Studio album by The Miracles
- Released: September 1976
- Genre: Soul
- Length: 40:04
- Language: English
- Label: Tamla
- Producers: Warren "Pete" Moore, Billy Griffin, Donald Griffin, John Barnes, Kevin Beamish, Wade Marcus

The Miracles chronology
| City of Angels (1975) | The Power of Music (1976) | Love Crazy (1977) |

= The Power of Music (The Miracles album) =

The Power of Music is a 1976 studio album by American soul vocal group The Miracles. This was their final studio album with Motown after being with the label since the beginning when Smokey Robinson was the lead singer.

==Reception==
Editors at AllMusic Guide rated this album two out of five stars, with critic Ed Hogan writing that Warren "Pete" Moore's production was "somewhat muddled", but pointed out several stand-out tracks. In the 1983 edition of The New Rolling Stone Record Guide, this album was scored two out of five stars.

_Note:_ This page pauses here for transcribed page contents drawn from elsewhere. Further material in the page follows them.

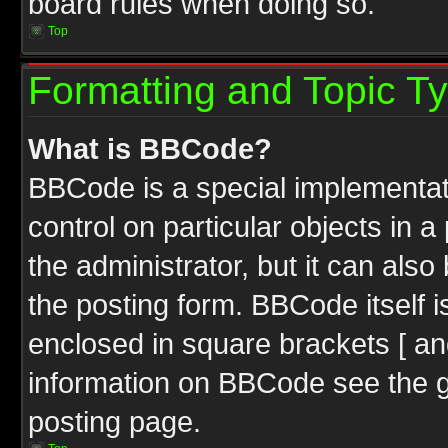
board rules when doing so.
Top
Formatting and Topic T
What is BBCode?
BBCode is a special implementati
control on particular objects in 
the administrator, but it can als
the posting form. BBCode itself i
enclosed in square brackets [ an
information on BBCode see the 
posting page.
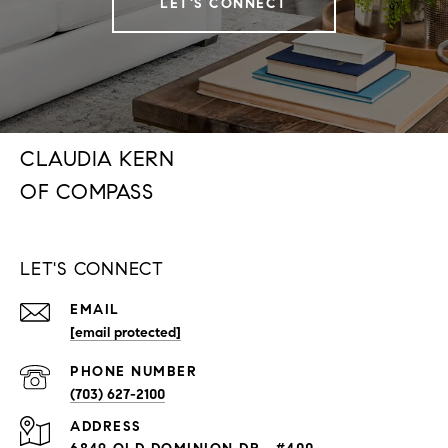
LET'S CONNECT
CLAUDIA KERN
LET'S CONNECT
EMAIL
[email protected]
PHONE NUMBER
(703) 627-2100
ADDRESS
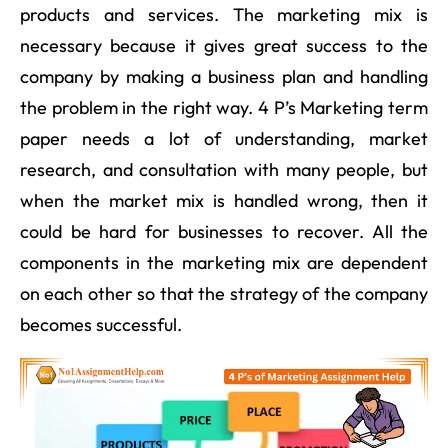
products and services. The marketing mix is
necessary because it gives great success to the
company by making a business plan and handling
the problem in the right way. 4 P’s Marketing term
paper needs a lot of understanding, market
research, and consultation with many people, but
when the market mix is handled wrong, then it
could be hard for businesses to recover. All the
components in the marketing mix are dependent
on each other so that the strategy of the company
becomes successful.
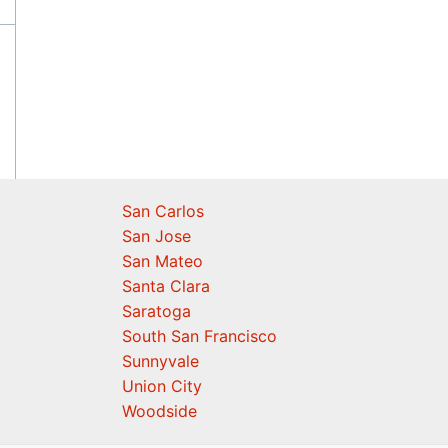
San Carlos
San Jose
San Mateo
Santa Clara
Saratoga
South San Francisco
Sunnyvale
Union City
Woodside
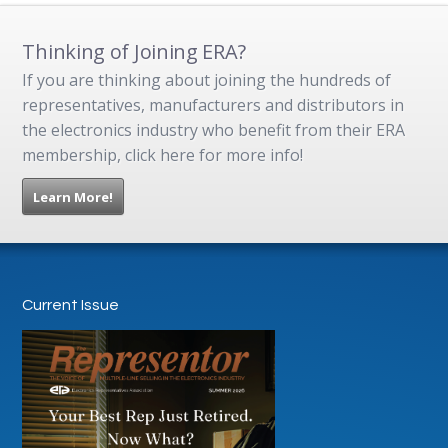
Thinking of Joining ERA?
If you are thinking about joining the hundreds of
representatives, manufacturers and distributors in
the electronics industry who benefit from their ERA
membership, click here for more info!
Learn More!
Current Issue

In 2011's The Encyclopedia of Popular Music, this album received two out of five stars.

==Track listing==
All songs written by William Griffin and Warren "Pete" Moore
1. "The Power of Music" – 5:39
2. "Love to Make Love" – 4:59
3. "Can I Pretend" – 5:29
4. "Let the Children Play (Overture)" – 3:55
5. "Gossip" – 6:20
6. "Let the Children Play" – 4:13
7. "The Street of Love" – 3:00
8. "You Need a Miracle" – 6:16

==Personnel==
The Miracles
- Billy Griffin – vocals, guitar, co-production
- Donald Griffin – vocals, guitar, co-production
- Warren "Pete" Moore – vocals, production
- Bobby Rogers – vocals
- Ronnie White – vocals

Additional personnel
- Jack Ashford – percussion
- John Barnes – keyboards, synthesizer, rhythm section arrangement, co-producer, horn arrangement, string arrangements
- Kevin Beamish – recording engineering, mixing, co-production
- Eddie "Bongo" Brown – bongos, congas
- Ollie E. Brown – drums, timbales
- Scott Edwards – bass guitar
- Willie Weeks – bass guitar
- James Gadson – drums, timbales
- Jimmy Johnson – gong
- Wade Marcus – horn arrangement, string arrangement, co-production
- Frank Mulvey – art direction
- Jeff Sanders – mastering
- Lenni Groves – vocals
- Julia Tillman – vocals
- Maxine Willard – vocals

==Chart performance==
In Billboard magazine, The Power of Music reached No. 35 on the Top Soul LPs chart and No. 178 on the Top LPs & Tape chart.